If you’re looking for ways to help out your neighbor in these tough economic times, consider following the advice of a South Carolina preacher, modified by a Tucson blogger of middling talent: Eat Goody’s Fried Fish…and then have Carvel ice cream for dessert.
My last My Tucson column for the hardcopy Tucson Citizen was about Carvel’s only ice cream store. Carvel, an ice cream institution in the New York metro area, might soon disappear from its only outpost in the Old Pueblo, on Silverbell and Speedway. During my last visit, the owner sadly said that poor sales might force her to sell the business.
That reminded me of advice I received a long time ago, late one evening in South Carolina, about the importance of seeking out and patronizing local entrepreneurs.
My last duty station in the Army was Savannah. Occasionally I drove to North Carolina for meetings at Fort Bragg, headquarters of the XVIII Airborne Corps.
One night, as I drove down Interstate 95, through the South Carolina pines en route home to Georgia, I dialed my radio looking for something interesting.
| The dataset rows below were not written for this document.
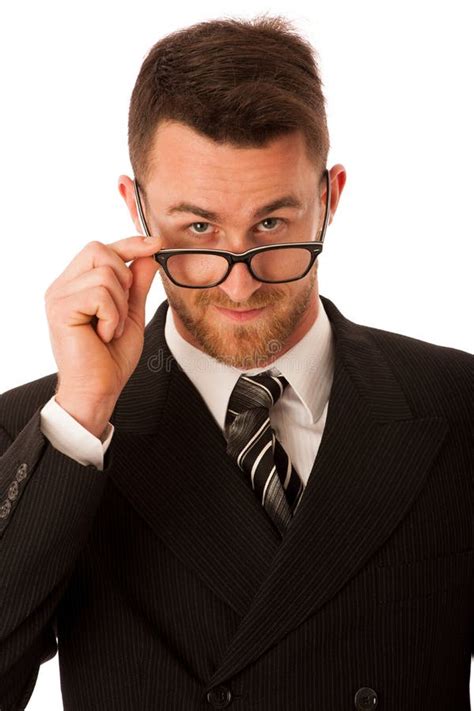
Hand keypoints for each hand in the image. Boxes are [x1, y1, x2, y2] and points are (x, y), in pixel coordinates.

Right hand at [44, 236, 160, 425]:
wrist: (98, 390)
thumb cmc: (110, 358)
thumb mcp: (131, 313)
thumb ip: (137, 284)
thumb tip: (148, 255)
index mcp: (76, 285)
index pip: (100, 249)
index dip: (129, 243)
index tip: (155, 244)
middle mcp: (62, 286)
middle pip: (99, 250)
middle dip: (123, 279)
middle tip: (120, 312)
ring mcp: (58, 296)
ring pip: (104, 274)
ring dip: (119, 306)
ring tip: (111, 330)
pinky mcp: (60, 309)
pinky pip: (100, 294)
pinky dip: (112, 317)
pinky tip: (104, 335)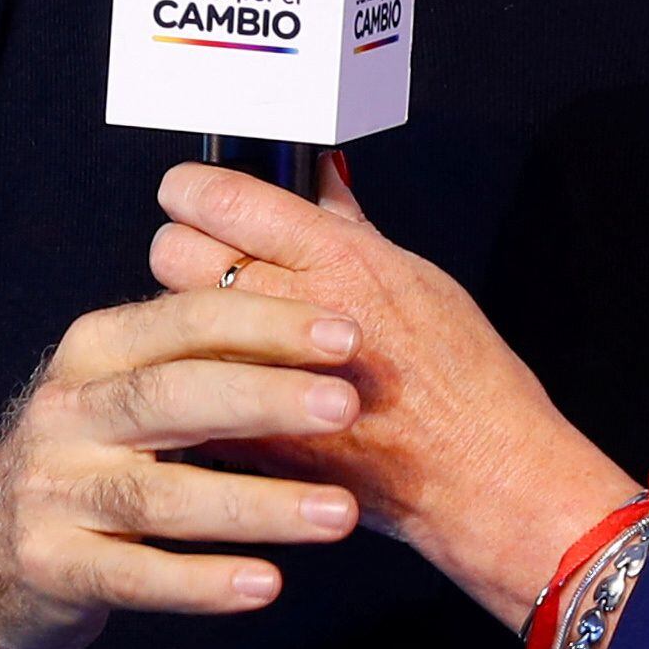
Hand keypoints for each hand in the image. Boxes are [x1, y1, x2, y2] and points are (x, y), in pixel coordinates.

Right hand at [0, 288, 369, 648]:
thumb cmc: (92, 454)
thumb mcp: (128, 384)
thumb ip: (208, 345)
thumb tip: (319, 275)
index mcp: (93, 352)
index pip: (182, 322)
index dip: (264, 324)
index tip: (347, 333)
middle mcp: (66, 413)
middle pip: (171, 397)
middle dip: (265, 397)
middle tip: (350, 404)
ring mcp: (51, 493)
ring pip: (162, 494)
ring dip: (257, 504)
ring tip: (341, 513)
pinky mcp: (52, 567)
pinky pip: (135, 577)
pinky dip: (202, 583)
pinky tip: (266, 585)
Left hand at [150, 158, 644, 629]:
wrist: (479, 473)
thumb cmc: (463, 377)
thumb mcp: (415, 275)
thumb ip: (348, 224)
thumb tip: (318, 176)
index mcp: (334, 257)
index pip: (220, 197)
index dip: (192, 189)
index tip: (190, 194)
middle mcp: (288, 305)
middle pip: (173, 251)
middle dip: (185, 251)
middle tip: (211, 264)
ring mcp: (259, 373)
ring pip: (169, 319)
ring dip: (185, 318)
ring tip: (225, 330)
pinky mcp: (245, 432)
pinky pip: (190, 386)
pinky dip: (200, 379)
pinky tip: (233, 383)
The static cleared, and I found myself listening to Palmetto State Public Radio. On the radio, a minister was giving some opinions on how to help strengthen the local economy.
His prescription: Eat at Goody’s Fried Fish.
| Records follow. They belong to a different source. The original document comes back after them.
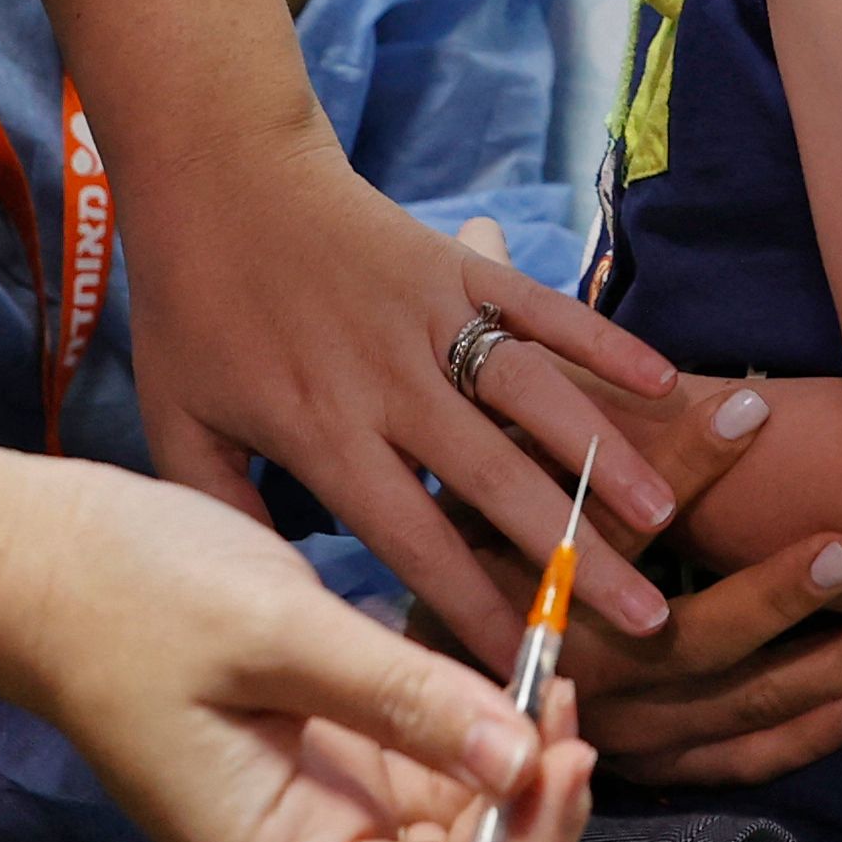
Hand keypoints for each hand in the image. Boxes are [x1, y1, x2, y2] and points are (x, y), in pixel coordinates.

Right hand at [0, 461, 594, 841]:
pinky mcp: (317, 755)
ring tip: (546, 674)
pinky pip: (420, 772)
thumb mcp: (274, 631)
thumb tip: (523, 758)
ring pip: (448, 828)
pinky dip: (471, 730)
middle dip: (526, 811)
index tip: (560, 761)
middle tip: (568, 708)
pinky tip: (498, 671)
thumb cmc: (127, 594)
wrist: (30, 558)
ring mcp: (310, 807)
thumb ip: (403, 699)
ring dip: (509, 766)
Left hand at [126, 134, 681, 664]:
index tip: (525, 670)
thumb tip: (271, 596)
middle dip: (570, 556)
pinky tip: (662, 381)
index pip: (412, 539)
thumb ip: (223, 509)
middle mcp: (389, 381)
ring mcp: (431, 316)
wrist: (215, 172)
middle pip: (495, 481)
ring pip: (533, 396)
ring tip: (663, 514)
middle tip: (639, 619)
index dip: (472, 608)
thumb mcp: (178, 423)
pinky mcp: (458, 263)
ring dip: (603, 454)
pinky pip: (542, 306)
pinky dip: (603, 342)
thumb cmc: (193, 306)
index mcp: (323, 431)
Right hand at [430, 218, 841, 786]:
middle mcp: (569, 668)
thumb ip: (481, 357)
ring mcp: (612, 730)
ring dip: (823, 667)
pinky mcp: (640, 768)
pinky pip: (733, 765)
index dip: (685, 458)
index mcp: (519, 584)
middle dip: (774, 594)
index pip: (610, 514)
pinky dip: (800, 740)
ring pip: (730, 707)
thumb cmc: (424, 547)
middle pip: (688, 637)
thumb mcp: (424, 461)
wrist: (356, 680)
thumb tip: (492, 221)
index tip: (757, 403)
Apparently, Goody’s Fried Fish was one of the best restaurants near his church. The minister explained that, if locals bought meals at Goody’s, “Goody” could hire more people, purchase more seafood from local fishermen, perhaps expand his business…and the whole community would benefit.
The minister reminded his audio flock that local entrepreneurs had taken big financial risks and sacrificed much of their personal time to establish and run these businesses. Those businesses added spice and life to their communities. Without them…
Imagine small South Carolina towns with no Goody’s. Or Tucson without its one Carvel, or the many, many other small restaurants, antique shops, craft stores, funky clothiers, quirky bookstores, etc…
No doubt, most of our town’s restaurants and stores with nationally-known names are actually franchises, run by hard-working Tucsonans. They’re having tough times, too.
But, in my middling mind at least, there’s something extra special about having a Goody’s down the street from your church. Or an honest-to-goodness Carvel! an hour from Mexico.
So, the next time you have some disposable cash and an urge to spend it, consider looking closely around your community.
Is there a restaurant nearby that you like having nearby? I.e., a place close enough to your home that you can have an evening out—or a tasty but quick meal—without having to drive halfway across town? A family-owned garage whose mechanics treat you more like friends than statistics? A small business whose owners impress you with their pluck and determination?
If so, consider dropping some of that cash there. Especially nowadays.
Our communities will be healthier for it.